BEIJING (AP) - A former chief of the Chinese People’s Liberation Army’s joint staff department was referred to military prosecutors on suspicion of bribery on Tuesday, state media reported, making him the latest high-ranking target of President Xi Jinping’s campaign against corruption in the armed forces.
Fang Fenghui’s case was transferred to the PLA’s criminal prosecution body, the official Xinhua News Agency said. The move virtually ensures his conviction at court martial, followed by a sentence of life or many years in prison. Xinhua said he was suspected of both giving and taking bribes, traditionally a common route to gaining promotion and potentially amassing enormous riches.
Fang dropped out of public view last fall, shortly after an August meeting with the chairman of the U.S. Joint Chiefs of Staff, Marine Corps Gen.

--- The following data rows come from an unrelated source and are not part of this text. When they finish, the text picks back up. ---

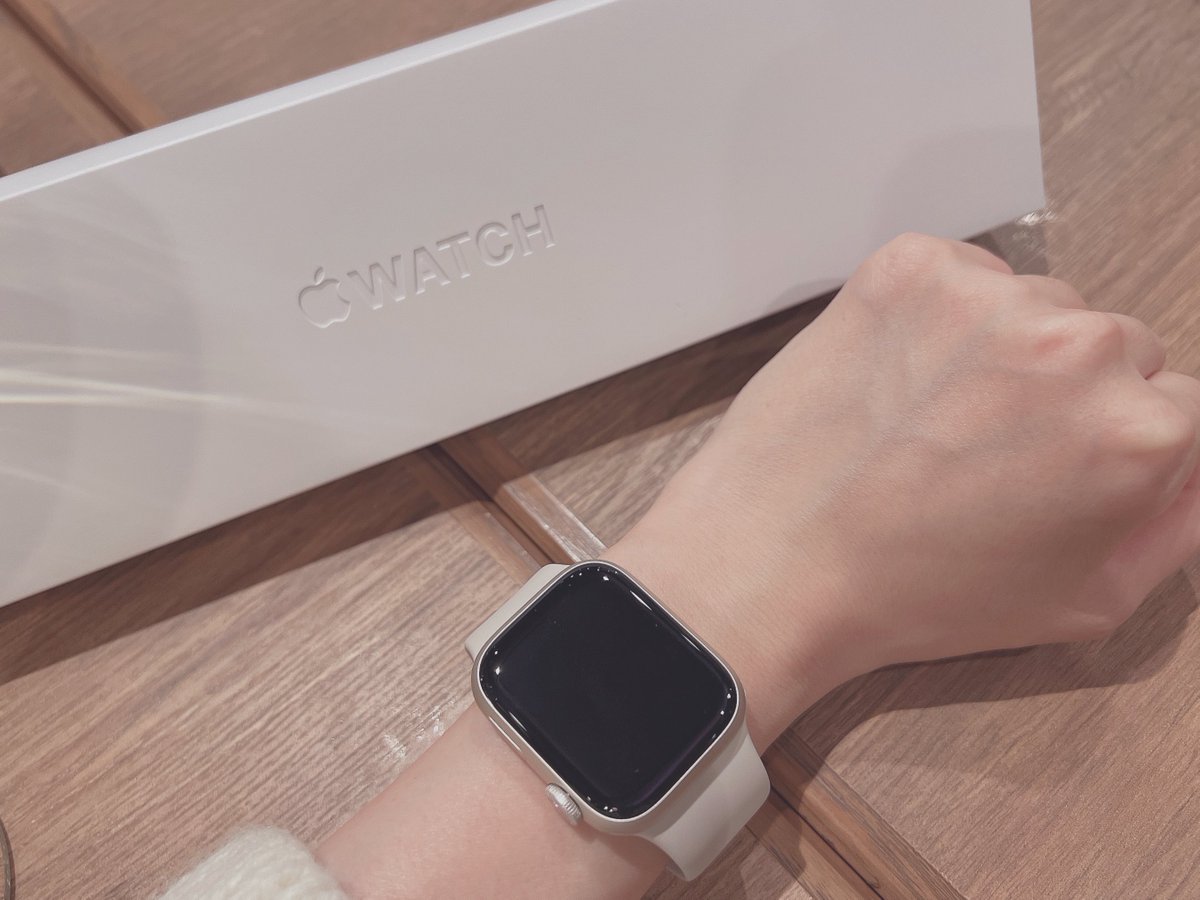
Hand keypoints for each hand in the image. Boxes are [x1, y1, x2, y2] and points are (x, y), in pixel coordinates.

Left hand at [610, 233, 1199, 744]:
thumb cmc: (918, 594)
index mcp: (1141, 432)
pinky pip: (963, 275)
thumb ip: (1178, 523)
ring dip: (1002, 349)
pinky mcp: (912, 267)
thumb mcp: (1086, 601)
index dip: (1116, 444)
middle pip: (1115, 346)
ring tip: (930, 418)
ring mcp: (990, 297)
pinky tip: (899, 378)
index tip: (1058, 465)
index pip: (1182, 404)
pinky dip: (941, 316)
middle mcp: (1080, 347)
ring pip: (1038, 307)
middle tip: (986, 449)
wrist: (774, 560)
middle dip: (1066, 393)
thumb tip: (1194, 462)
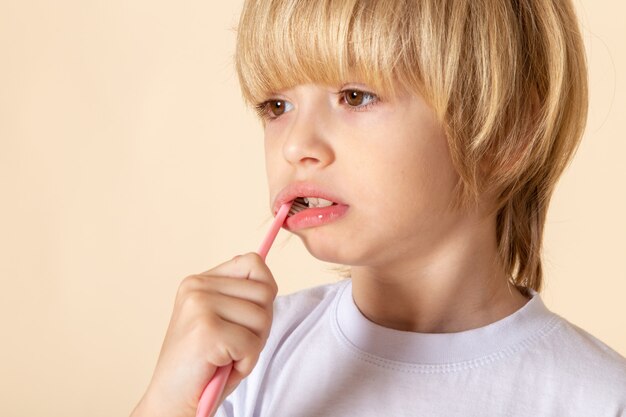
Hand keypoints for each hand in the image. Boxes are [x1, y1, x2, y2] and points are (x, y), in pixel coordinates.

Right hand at [131, 253, 277, 416]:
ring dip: (252, 346)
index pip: (253, 263)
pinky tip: (221, 368)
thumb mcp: (224, 321)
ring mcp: (199, 306)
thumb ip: (242, 297)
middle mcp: (196, 287)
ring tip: (225, 356)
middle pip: (264, 292)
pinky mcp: (206, 331)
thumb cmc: (204, 366)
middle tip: (233, 346)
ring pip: (262, 318)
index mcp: (199, 281)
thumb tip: (270, 281)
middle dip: (260, 325)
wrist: (170, 403)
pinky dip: (245, 363)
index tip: (245, 318)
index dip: (263, 293)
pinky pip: (252, 345)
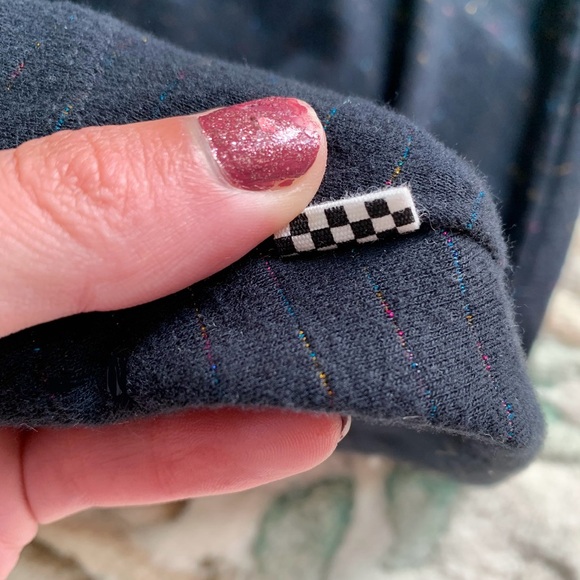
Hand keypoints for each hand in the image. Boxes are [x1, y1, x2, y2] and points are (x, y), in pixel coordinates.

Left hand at [0, 97, 344, 576]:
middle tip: (340, 233)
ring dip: (248, 353)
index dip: (183, 129)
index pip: (68, 126)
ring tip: (341, 328)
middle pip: (120, 238)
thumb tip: (267, 148)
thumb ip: (75, 213)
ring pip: (138, 347)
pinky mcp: (3, 480)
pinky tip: (303, 422)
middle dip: (239, 243)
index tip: (298, 145)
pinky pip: (128, 446)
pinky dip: (218, 441)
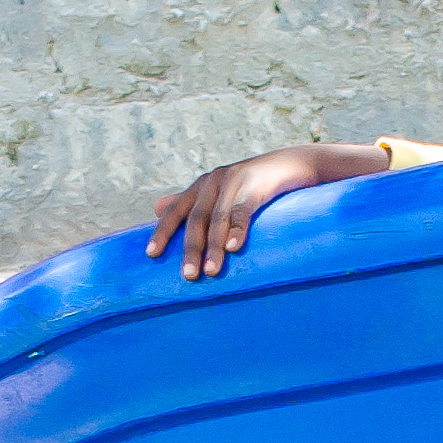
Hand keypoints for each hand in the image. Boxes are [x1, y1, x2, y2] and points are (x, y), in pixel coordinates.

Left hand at [146, 144, 385, 280]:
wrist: (291, 166)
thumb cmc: (252, 186)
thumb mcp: (219, 193)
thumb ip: (190, 202)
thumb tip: (156, 208)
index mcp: (201, 186)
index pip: (177, 210)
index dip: (163, 231)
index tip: (151, 255)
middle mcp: (213, 181)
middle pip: (196, 219)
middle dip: (191, 248)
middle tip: (188, 276)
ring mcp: (234, 181)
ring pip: (219, 219)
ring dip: (214, 247)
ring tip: (211, 272)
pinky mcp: (256, 186)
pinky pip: (244, 210)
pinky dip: (238, 229)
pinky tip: (234, 247)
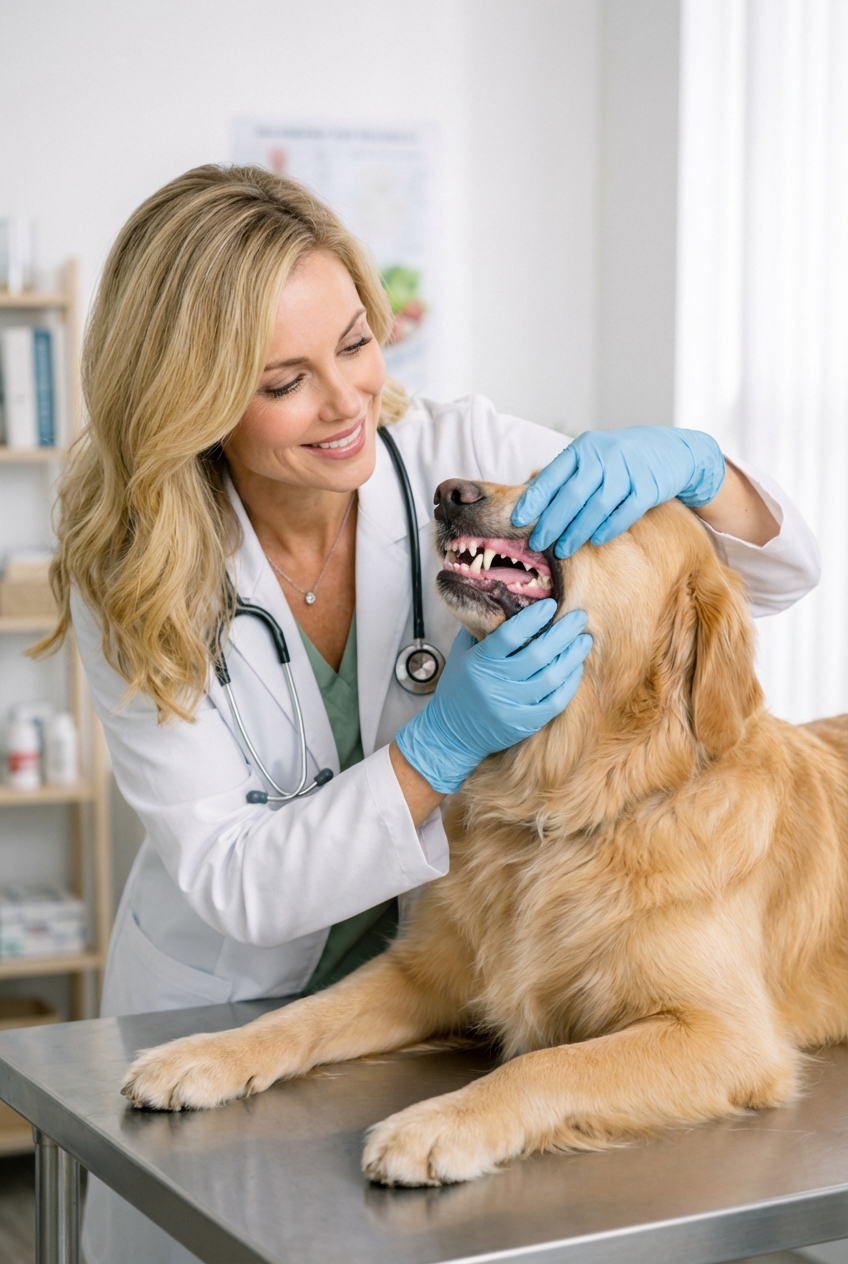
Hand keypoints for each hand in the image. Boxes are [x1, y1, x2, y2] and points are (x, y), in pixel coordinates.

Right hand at [395, 602, 590, 793]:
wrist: (451, 733)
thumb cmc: (459, 686)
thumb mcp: (462, 653)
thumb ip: (483, 628)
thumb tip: (507, 599)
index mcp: (479, 661)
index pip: (509, 635)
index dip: (533, 618)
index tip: (551, 605)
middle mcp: (495, 683)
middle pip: (537, 654)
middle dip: (563, 633)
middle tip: (579, 618)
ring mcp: (510, 706)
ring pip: (551, 677)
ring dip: (572, 656)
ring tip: (583, 640)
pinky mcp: (523, 723)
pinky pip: (555, 702)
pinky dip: (570, 683)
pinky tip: (576, 668)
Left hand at [512, 427, 724, 557]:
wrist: (671, 450)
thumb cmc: (620, 459)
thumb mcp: (592, 456)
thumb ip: (565, 475)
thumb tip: (528, 501)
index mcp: (583, 449)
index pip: (552, 475)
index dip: (534, 500)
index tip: (517, 520)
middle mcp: (603, 457)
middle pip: (571, 495)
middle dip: (551, 523)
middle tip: (536, 544)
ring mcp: (627, 472)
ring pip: (596, 508)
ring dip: (577, 532)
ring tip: (562, 551)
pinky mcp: (647, 488)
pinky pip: (624, 513)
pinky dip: (608, 529)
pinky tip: (595, 542)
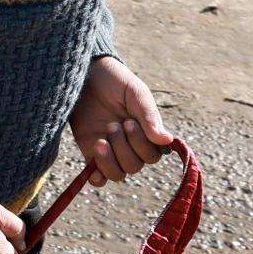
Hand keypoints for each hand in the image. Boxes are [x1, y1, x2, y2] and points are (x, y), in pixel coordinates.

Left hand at [70, 56, 175, 186]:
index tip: (129, 122)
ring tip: (101, 140)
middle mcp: (130, 146)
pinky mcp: (90, 153)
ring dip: (110, 161)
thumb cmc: (115, 82)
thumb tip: (167, 140)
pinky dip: (97, 177)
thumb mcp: (135, 94)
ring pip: (118, 174)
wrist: (85, 75)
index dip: (141, 144)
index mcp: (147, 133)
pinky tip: (93, 164)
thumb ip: (150, 116)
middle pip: (134, 166)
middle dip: (124, 148)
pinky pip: (98, 178)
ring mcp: (110, 151)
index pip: (153, 155)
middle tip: (113, 124)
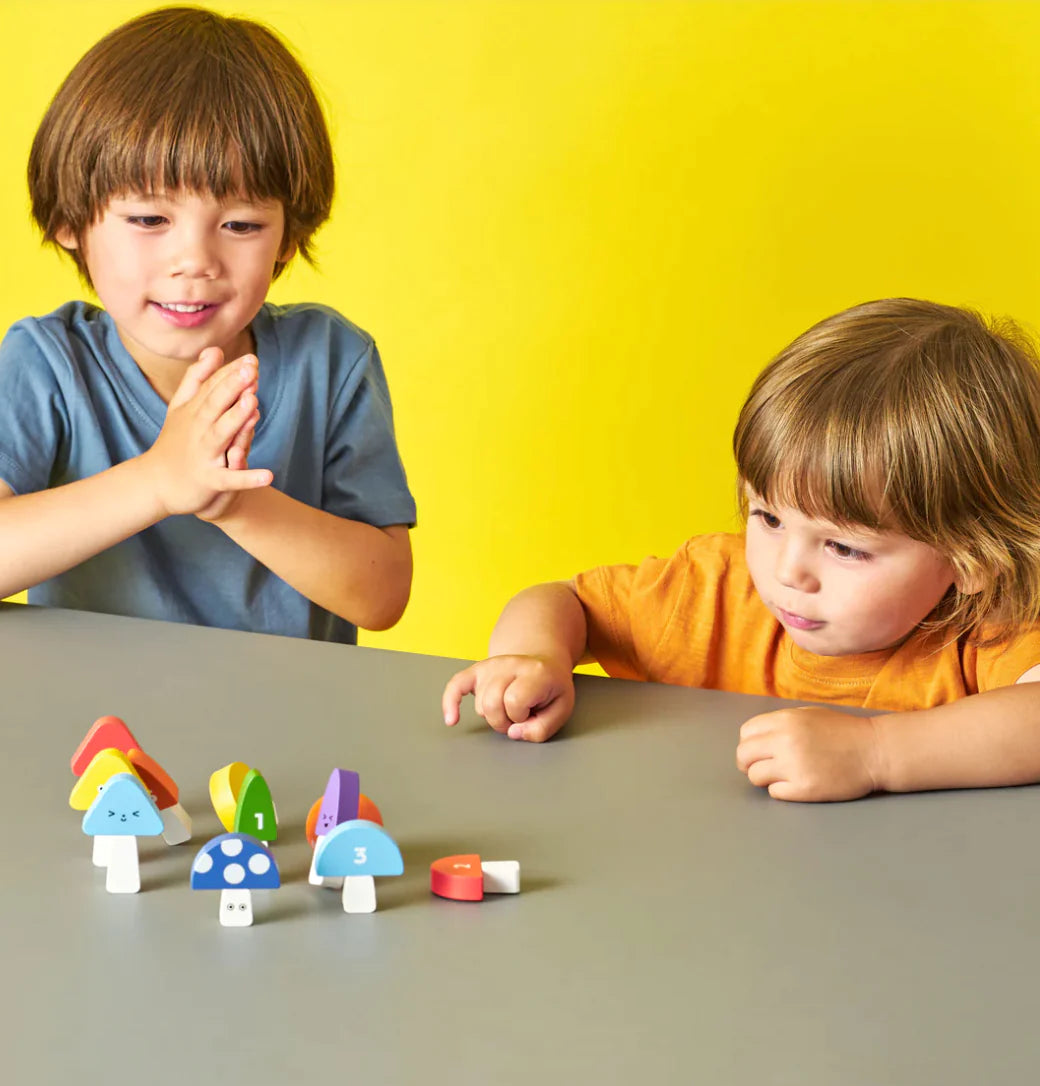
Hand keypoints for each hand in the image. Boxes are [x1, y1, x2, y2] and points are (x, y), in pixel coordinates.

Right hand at [142, 347, 271, 517]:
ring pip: (220, 434)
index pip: (212, 387)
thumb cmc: (176, 441)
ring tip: (254, 402)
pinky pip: (230, 480)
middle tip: (250, 369)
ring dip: (236, 419)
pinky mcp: (209, 480)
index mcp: (193, 411)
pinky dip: (247, 478)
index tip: (250, 359)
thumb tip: (215, 349)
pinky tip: (268, 475)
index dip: (230, 373)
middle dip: (231, 387)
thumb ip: (198, 378)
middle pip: (215, 404)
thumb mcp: (182, 406)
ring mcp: (203, 454)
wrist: (155, 484)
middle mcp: (197, 429)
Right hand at [441, 655, 575, 741]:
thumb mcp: (562, 710)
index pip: (514, 701)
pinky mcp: (477, 670)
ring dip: (492, 716)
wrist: (542, 663)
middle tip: (518, 718)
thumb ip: (542, 728)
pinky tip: (452, 719)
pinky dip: (450, 703)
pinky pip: (454, 685)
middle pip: (491, 704)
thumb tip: (513, 733)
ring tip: (508, 708)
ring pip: (479, 705)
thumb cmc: (551, 689)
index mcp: (535, 672)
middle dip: (503, 722)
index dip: (521, 717)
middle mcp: (510, 664)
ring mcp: (491, 665)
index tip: (531, 714)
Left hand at [735, 706, 883, 801]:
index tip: (757, 750)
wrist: (875, 751)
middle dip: (748, 763)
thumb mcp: (808, 715)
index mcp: (784, 720)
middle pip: (743, 756)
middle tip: (761, 767)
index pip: (746, 733)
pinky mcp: (804, 789)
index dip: (749, 743)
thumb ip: (780, 723)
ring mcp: (793, 766)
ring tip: (781, 776)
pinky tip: (796, 784)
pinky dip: (781, 790)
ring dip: (764, 778)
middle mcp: (784, 741)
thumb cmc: (843, 731)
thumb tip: (754, 738)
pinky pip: (774, 792)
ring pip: (755, 776)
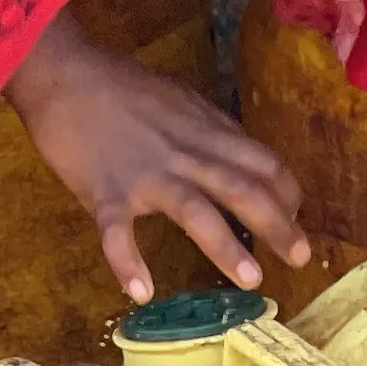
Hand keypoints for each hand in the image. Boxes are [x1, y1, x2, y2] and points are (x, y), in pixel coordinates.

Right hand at [3, 13, 311, 303]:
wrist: (65, 74)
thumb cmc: (122, 87)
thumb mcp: (180, 100)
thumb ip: (208, 131)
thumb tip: (236, 157)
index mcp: (205, 131)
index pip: (263, 162)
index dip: (286, 192)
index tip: (296, 216)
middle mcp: (185, 153)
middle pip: (242, 189)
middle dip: (278, 225)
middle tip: (301, 258)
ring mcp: (145, 174)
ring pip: (195, 211)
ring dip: (226, 247)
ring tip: (252, 281)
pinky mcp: (103, 191)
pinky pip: (117, 231)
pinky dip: (128, 261)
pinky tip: (141, 291)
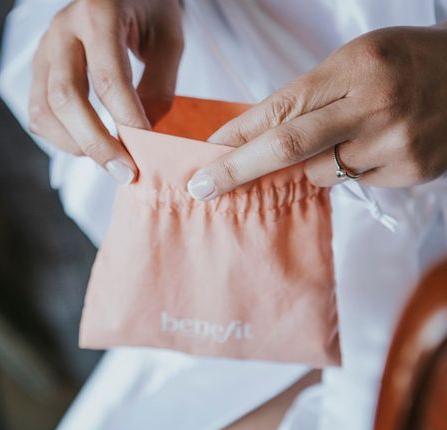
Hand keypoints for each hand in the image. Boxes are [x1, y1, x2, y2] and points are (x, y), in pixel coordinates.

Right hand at [29, 0, 183, 183]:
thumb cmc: (148, 11)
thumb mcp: (168, 40)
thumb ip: (159, 86)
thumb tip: (142, 137)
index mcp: (98, 13)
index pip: (107, 77)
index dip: (126, 119)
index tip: (146, 149)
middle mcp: (62, 30)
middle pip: (66, 98)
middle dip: (96, 143)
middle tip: (126, 172)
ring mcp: (44, 50)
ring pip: (44, 110)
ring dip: (75, 145)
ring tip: (109, 162)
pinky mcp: (39, 69)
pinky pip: (38, 113)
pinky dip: (61, 138)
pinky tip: (88, 145)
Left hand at [187, 24, 446, 199]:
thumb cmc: (405, 64)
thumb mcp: (355, 61)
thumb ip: (308, 95)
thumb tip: (251, 136)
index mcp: (354, 66)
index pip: (281, 106)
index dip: (237, 134)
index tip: (206, 153)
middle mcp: (374, 103)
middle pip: (288, 145)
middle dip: (237, 170)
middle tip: (201, 187)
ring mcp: (394, 141)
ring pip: (318, 172)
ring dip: (309, 165)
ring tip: (345, 136)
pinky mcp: (410, 170)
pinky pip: (353, 181)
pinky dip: (349, 169)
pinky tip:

Joseph Dunford, leading to speculation he’d been placed under investigation.
Since coming to power in late 2012, Xi, who also leads the party and the armed forces, has launched a wide-ranging crackdown on corruption that has felled scores of mid-to-high-ranking officials.
Three former top generals have already been ensnared in corruption probes, including one who died of cancer before trial and another who committed suicide in November while under investigation. Like Fang, all had been members of the government and ruling Communist Party’s Central Military Commissions that oversee the armed forces.
The campaign has strengthened Xi’s iron grip on the party and military, while eliminating political threats and helping make him the most powerful Chinese leader in a generation, a status cemented at last year’s party congress where he was given a second five-year term as general secretary.
While widely popular, the drive has been criticized outside China as trampling on the legal system since it is spearheaded by the ruling party’s internal disciplinary body rather than state prosecutors.
At the same time, Xi has undertaken a thoroughgoing reform of the PLA, reorganizing its structure and shrinking the size of the Central Military Commissions from nine to seven members.
Zhang had been elevated to commander of Beijing’s defenses by Xi’s predecessor, Hu Jintao, and in 2009 commanded a massive military parade through the heart of the city to mark the 60th anniversary of the founding of the People’s Republic.
Last year, he traveled with Xi on a visit to President Donald Trump’s Mar-a-Lago estate, where he was photographed seated smiling beside Ivanka Trump at a formal banquet.